このフラッシュをマニュアルで行いたい場合は、ファイルオブジェクトのメソッドのflush()
を使います。
以下はフラッシュを使ったサンプルです。
import time
with open('file.dat', 'wb') as fout:
for i in range(10):
fout.write(b'1')
fout.flush()
time.sleep(1)
上記のコードを実行すると、1秒ごとにfile.dat
にデータが書き込まれてフラッシュされます。
プログラムの実行中にfile.dat
の中身をcat
やtype
などで見ると、中身が刻々と変わっていくのがわかると思います。
このフラッシュの概念は標準ファイルオブジェクトにも存在します。
標準ファイルオブジェクトはsys.stdout
やsys.stderr
などです。
print()
は内部でsys.stdout
にデータを書きこんでいますので、print()
でバッファをフラッシュしたい場合はsys.stdout.flush()
などを実行するといいでしょう。
あるいはprint('Hello', flush=True)
でもフラッシュを実行できます。
io.BufferedWriter
の場合は、フラッシュのタイミングは以下になります。
- 保留している全てのデータに対してバッファが足りなくなったとき
- flush()が呼ばれたとき
- seek()がリクエストされたとき
- ファイルオブジェクトが閉じられたり破棄されたとき
io.BufferedWriter — Python 3.12.1 ドキュメント
エラーの処理
open()
でエラーを処理したい場合は例外をキャッチします。
open()
はOSError
を継承した例外を送出しますので、これでハンドリングできます。
たとえばファイルが存在しなかった場合はFileNotFoundError
が送出されます。
try:
with open('nothing.dat', 'r') as fin:
pass
except FileNotFoundError as e:
print(e)
# [Errno 2] No such file or directory: 'nothing.dat'
しかし、書き込みも追記もファイルを新規作成しますので、このエラーになることはない気がします。
よくあるのはパーミッションエラーでしょう。
try:
with open('permission.dat', 'w') as fin:
pass
except PermissionError as e:
print(e)
# [Errno 13] Permission denied: 'permission.dat'
パーミッションエラーはファイルに対する操作の権限がない時に発生します。
たとえばファイルの所有者が他のユーザーで、そのユーザーのファイルに対する書き込み権限を持っていない場合は、このようなエラーが出ます。

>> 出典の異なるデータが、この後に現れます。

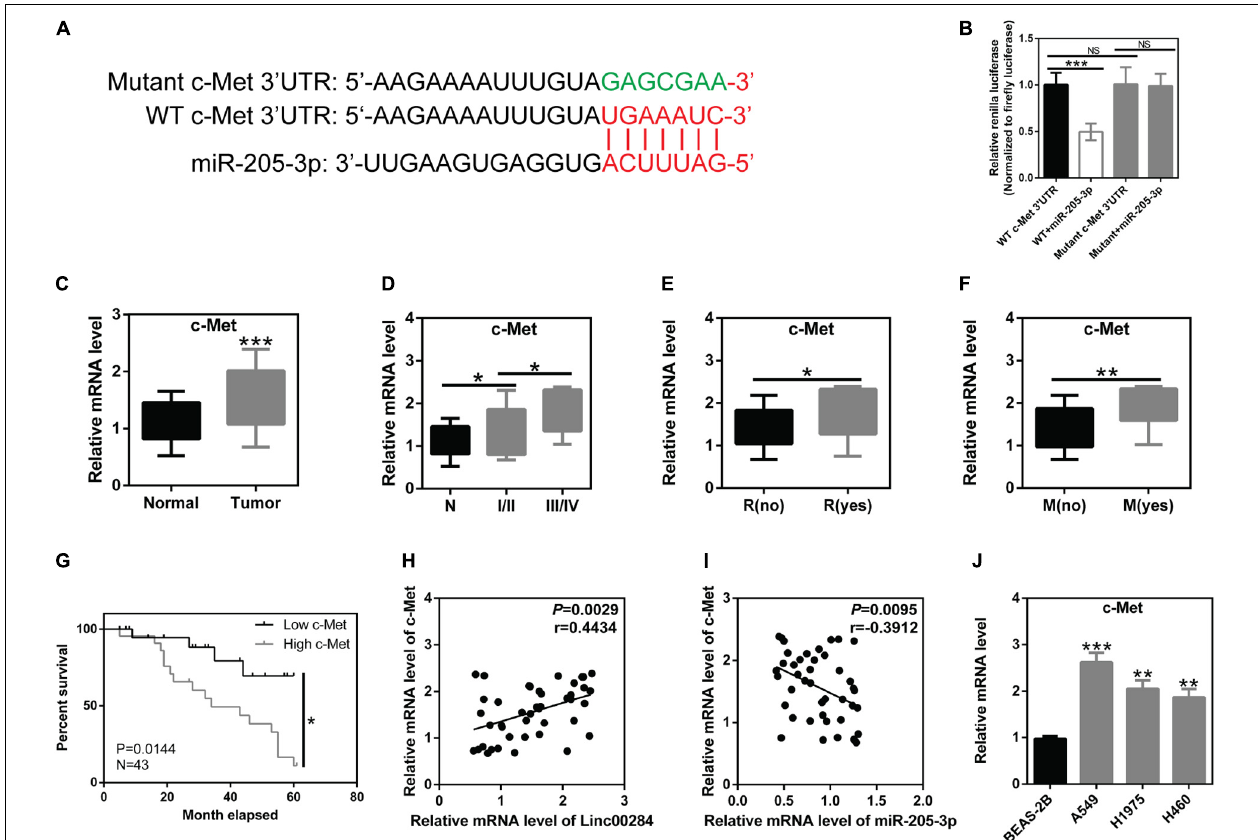
FIGURE 5 | c-Met is the direct target of miR-205-3p. (A) Schematic diagram of the binding sites between miR-205-3p and the 3 (cid:48) UTR of c-Met mRNA. Red indicates the predicted binding sites between c-Met and miR-205-3p. Green indicates the mutant sequence of c-Met. (B) A direct interaction between miR-205-3p and the 3 (cid:48) UTR of c-Met mRNA. (C) Significant upregulation of c-Met in 43 human lung cancer tissues and patient-matched normal tissues. (D–G) c-Met expression was associated with (D) TNM stage, (E) recurrence, (F) metastasis, and (G) overall survival of patients with lung cancer. (H) Pearson’s correlation analysis revealed that c-Met expression was positively correlated with the Linc00284 level in human lung cancer tissues. (I) c-Met expression was negatively correlated with the miR-205-3p level in human lung cancer tissues. (J) mRNA levels of c-Met were significantly upregulated in A549, H1975, and H460 lung cancer cell lines. Data are expressed as the means ± SD of triplicate independent experiments. The expression of c-Met in 43 lung cancer tissues and paired adjacent non-cancerous tissues was analyzed using paired t -test. Multiple comparisons were analyzed by one-way ANOVA followed by Tukey’s test. Kaplan–Meier analysis was used for survival analysis. Correlation analysis was assessed using Pearson’s correlation analysis. * P < 0.05, ** P < 0.01, and *** P < 0.001, compared with the matched control group. NS, not significant. N, adjacent normal tissues; T, tumor tissues; R, recurrence; M,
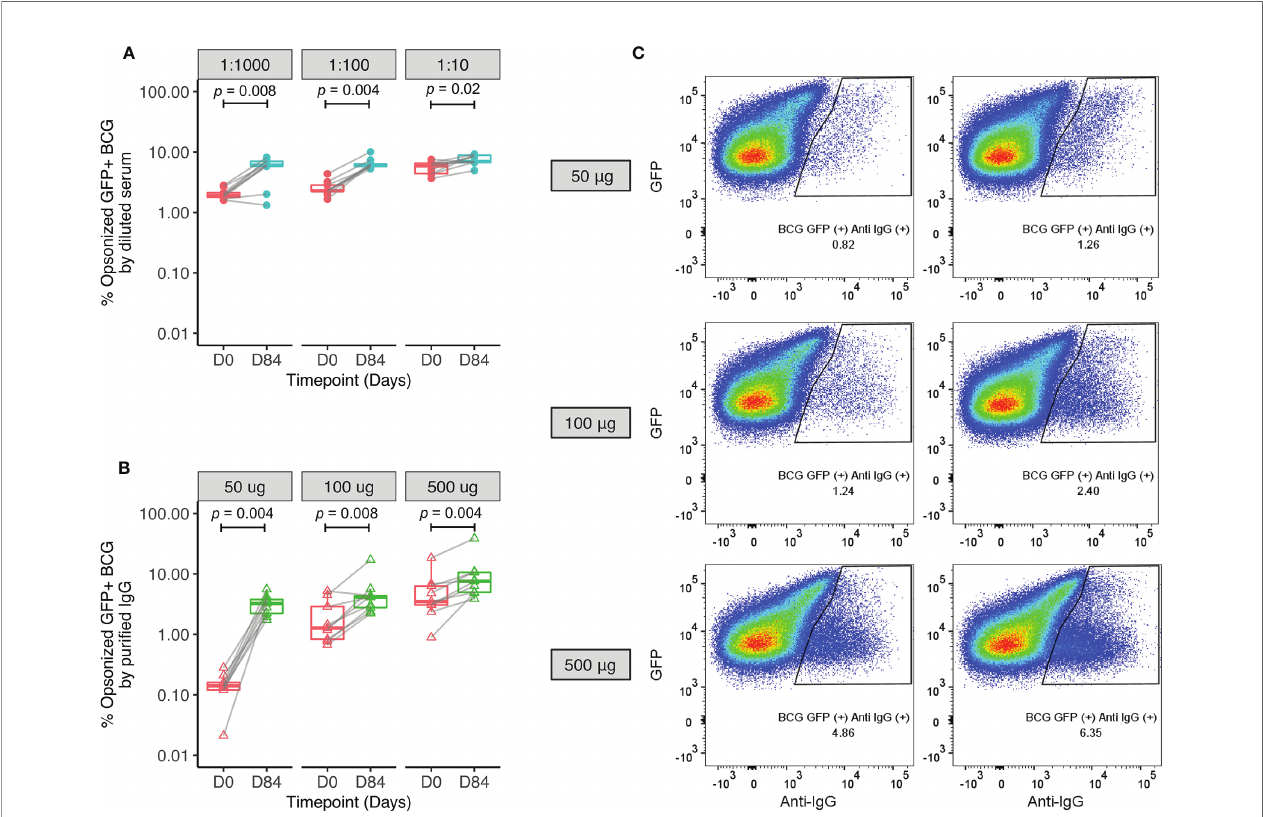
FIGURE 5 | Enhanced opsonization of BCG-GFP with sera or puri fi ed IgG following BCG vaccination. Samples were used from n=9 healthy UK adults enrolled into human Study 1. BCG-GFP was incubated with either serum at different dilutions (A) or puri fi ed IgG at different concentrations (B) collected at baseline and 84 days post-BCG vaccination, and the percentage of BCG-GFP that was opsonized was determined by fl ow cytometry. Points represent the mean of duplicate values, boxes indicate the median value with the interquartile range (IQR) and the upper whisker extends to the largest value no further than 1.5 * IQR from the hinge, the lower whisker extends from the hinge to the smallest value at most 1.5 * IQR from the hinge. Outliers are plotted individually. A Wilcoxon matched-pairs test was used to compare between time-points. Flow plots are shown from a single replicate of one subject at baseline and 84 days post-BCG vaccination using different concentrations of puri fi ed IgG (C)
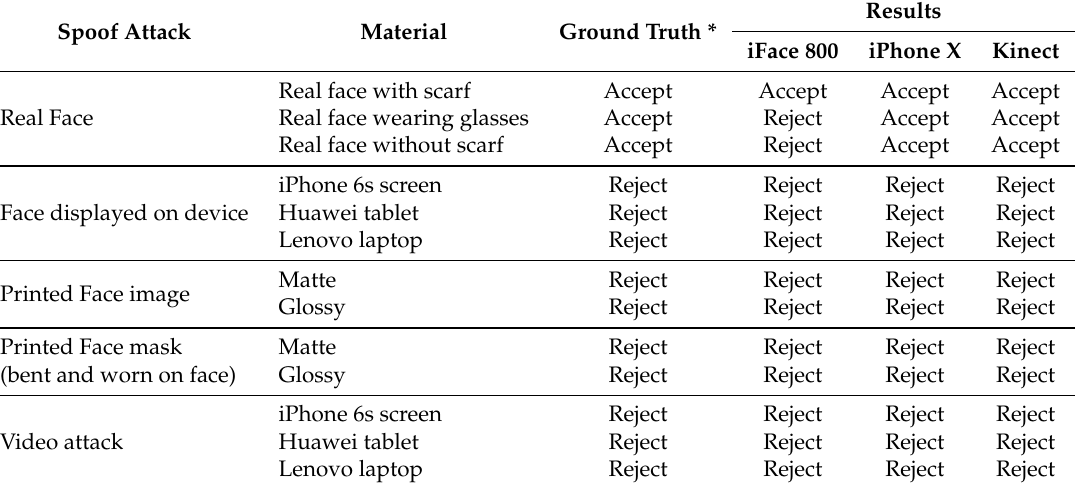
Table 5. Summary of Spoof Attack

パーミッションエラーを人為的に発生させたい場合、Ubuntuなどではファイルの所有者をroot
にするとエラーを発生させられます。
もちろんスクリプトの実行はroot
以外で行う必要があります。
$ # permission.dat のファイルの所有者とグループを root に変更
$ sudo chown root:root permission.dat
大量データの書き込み
データ量が多い場合はバッファにデータを溜めてそれを一気に書き込むか、あるいは分割されているデータを随時書き込んでいくかになります。
ですがバイナリのファイルオブジェクトはデフォルトでバッファリングをしますので、わざわざバッファを作ってそれにデータを溜めなくても、勝手にバッファリングしてくれる理屈になります。
よってメモリを節約したい場合は随時書きこんで行った方がいいのかもしれません。
# 大量データの書き込み
with open('file.dat', 'wb') as fout:
for _ in range(100000):
fout.write(b'1')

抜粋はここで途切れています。